Dans le même esprit, il insiste sur l’intégration de l’entreprise dans des écosystèmes, à collaborer avec des start-up voire à les incuber, car la multiplication des interactions contribuera à faire émerger les innovations. Il prend l’exemple des entreprises qui choisissent de mener leurs activités d’innovation à l’étranger (72%). Parmi les critères de choix de localisation de la R&D, il s’avère ainsi que les aides publiques sont moins prégnantes que l’écosystème autour. C’est ce qui fait la force des États-Unis, qui attirent un tiers des services délocalisés de R&D. La délocalisation ou l’externalisation est l’une des réponses avancées par les entreprises pour contourner le manque de talents disponibles pour les services d’innovation (obstacle avancé par 34% des répondants). « Dans le digital, les entreprises ont assez vite réalisé que miser sur l’innovation en interne était plus lent et plus coûteux, explique Tony Bulcaen. Dans d’autres secteurs -c’est le cas de la pharmacie ou des fintech, le modèle est plus de repérer les start-up émergentes, de les incuber et, le cas échéant, de les racheter ensuite. »  

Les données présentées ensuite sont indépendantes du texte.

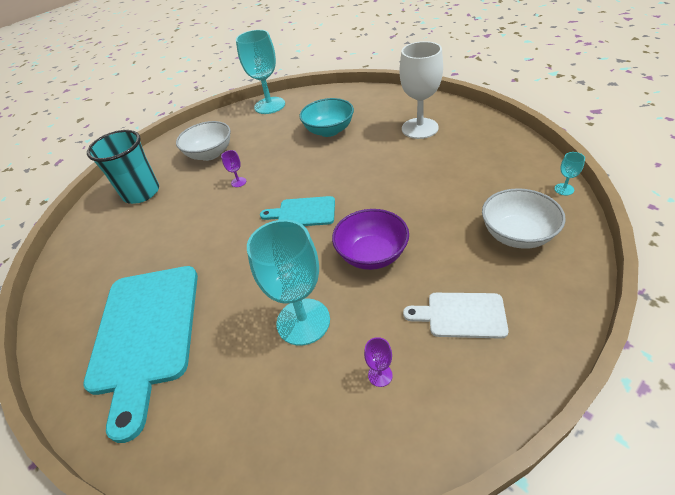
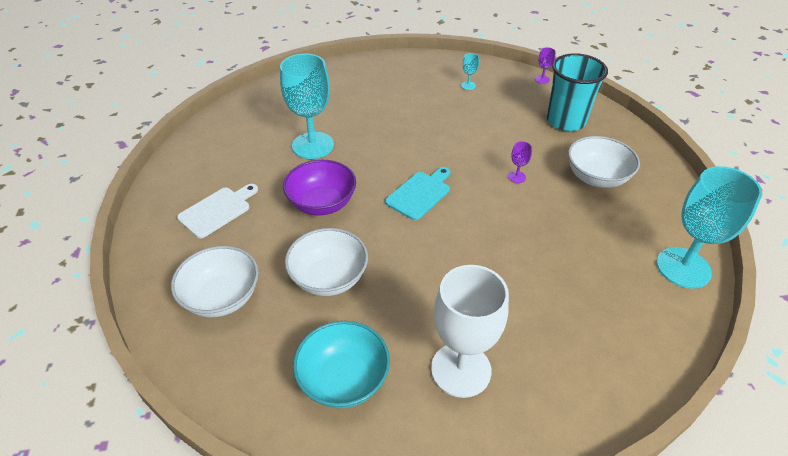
camera: 120 degrees right, 0 degrees up
turquoise cutting board [83,266,198,443] -> none
turquoise bowl [299,98,354,137] -> turquoise bowl moved to [293,321,390,408]
purple goblet [364,337,393,387] -> purple goblet moved to [535,47,556,84]
turquoise goblet [554,152,585,195] -> turquoise goblet moved to [461,53,479,90]
none -> white bowl [285,228,368,296]

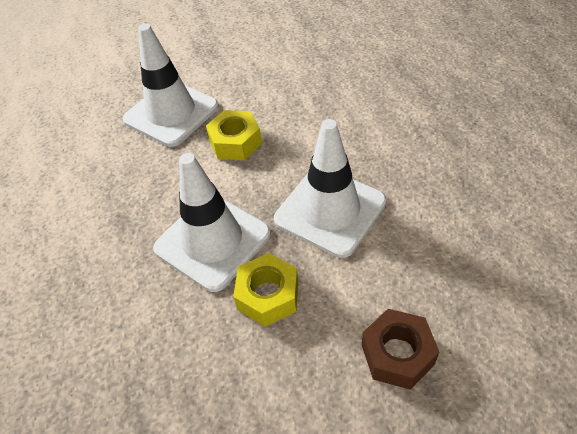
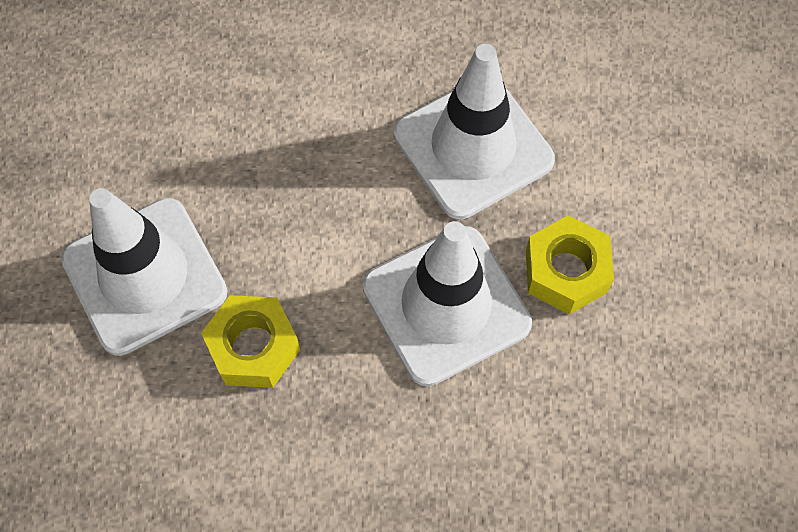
camera: 70 degrees left, 15 degrees up
yellow nut [206,110,262,160] -> yellow nut moved to [201,295,300,388]
brown nut [362,309,439,390] -> none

Le premier moyen utilisé pour mener à bien les activités d’innovation, c’est la collaboration avec des partenaires (59%), l’externalisation (43%) ou le travail avec des universités (40%). Ce n’est qu’ensuite que l’on trouve l’appui de l’intelligence artificielle (38%), mais cela pourrait changer à l’avenir avec l’accélération des progrès technologiques. « Il serait idiot de refuser de collaborer pour ne pas partager ses bonnes idées, poursuit le représentant d’Ayming-Belgique. Une idée ne vaut rien, c’est l’exécution qui est complexe. De l’idée à la mise sur le marché d’un produit avec des résultats tangibles, il y a un long chemin semé d’incertitudes et de beaucoup de pivots. » Il reprend cette maxime : « la recherche, c’est transformer de l’argent en connaissance ; le développement, c’est transformer cette connaissance en argent à nouveau. » 

La voie de l’innovation durable 

Ayming a réalisé un focus sur la durabilité, qui amène à ce constat : le développement durable n’arrive qu’en sixième position dans les priorités d’innovation des entreprises et seuls 23% des répondants l’ont placé dans les trois premières priorités de leur entreprise. Sans doute parce que les temps sont durs et que les projets liés à la transition génèrent peu de résultats financiers au départ.  Ce qui pousse à investir dans l’innovation durable, ce sont la recherche d’économie de coûts (47%), la demande des consommateurs (46%), mais aussi le durcissement des réglementations (43%).  « Les entreprises y vont, mais un peu à marche forcée », résume Tony Bulcaen. De nombreuses entreprises rappellent l’ampleur des investissements exigés par cette transition et 36% considèrent que les aides publiques sont insuffisantes à cet égard. Claire Untereiner, responsable Finance, Innovation et Performance chez Ayming-France, affirme cependant qu’à l’avenir « l’innovation non durable n’existera tout simplement plus » 

L’innovation durable est actuellement ciblée sur les technologies liées aux énergies renouvelables (36%) et à la réduction de la consommation d’énergie (35%), la réduction des émissions et le recyclage des déchets viennent ensuite avec 32 et 31%.